January 19, 2016
How can we be compassionate with ourselves on and off the yoga mat? I chose this heart opener or Urdhva Danurasana because it is a pose I need to have a lot of compassion for myself when practicing. Backbends are tough for me. I see very little progress with these poses and often wonder why my back isn't more flexible. I remind myself that this is my journey and to not get caught up in trying to achieve some advanced version of a pose. Maybe one day I'll have a beautiful curve in my spine but then again maybe I won't and that's perfectly fine. In the end it doesn't determine how good a person I am or even how dedicated to my practice I am.

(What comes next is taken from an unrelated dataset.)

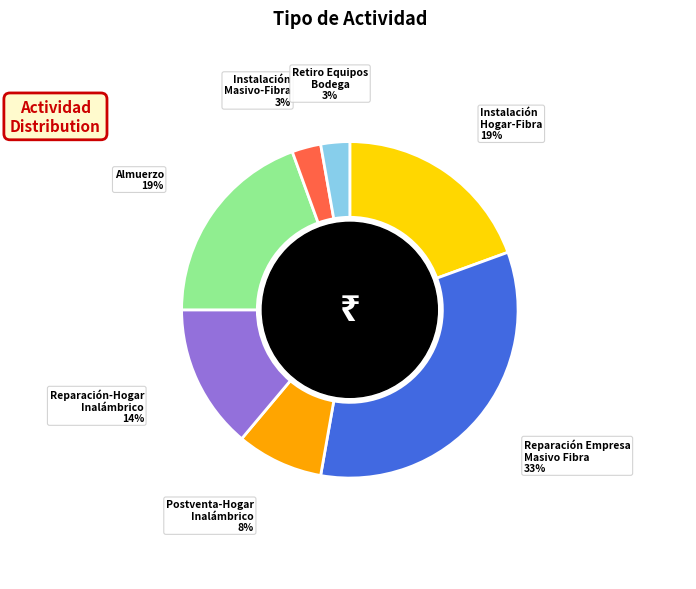

Does any single category account for the majority?

No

Off the mat I feel tremendous amounts of compassion for others but I need to cultivate more compassion for myself. I remember one of the first days at the ashram, we shared our stories of how we came to yoga and Ayurveda. I was so moved by each woman's story and if they cried, I cried. So many of the women echoed sentiments I feel regularly and felt such a kinship with them. However, directing that same sense of compassion to myself is much more difficult. I hold myself to a very high standard. Too high in many ways. I expect perfection and feel down about myself when I fail to live up to these unreasonable expectations. I allow my mind to get caught in this endless cycle of replaying my mistakes until I'd dissected and understood each nuance so that I wouldn't make the same error twice. I messed up. Big deal. There's no point in dwelling. These sentences need to be my mantra. I have to extend the compassion I have for others to myself.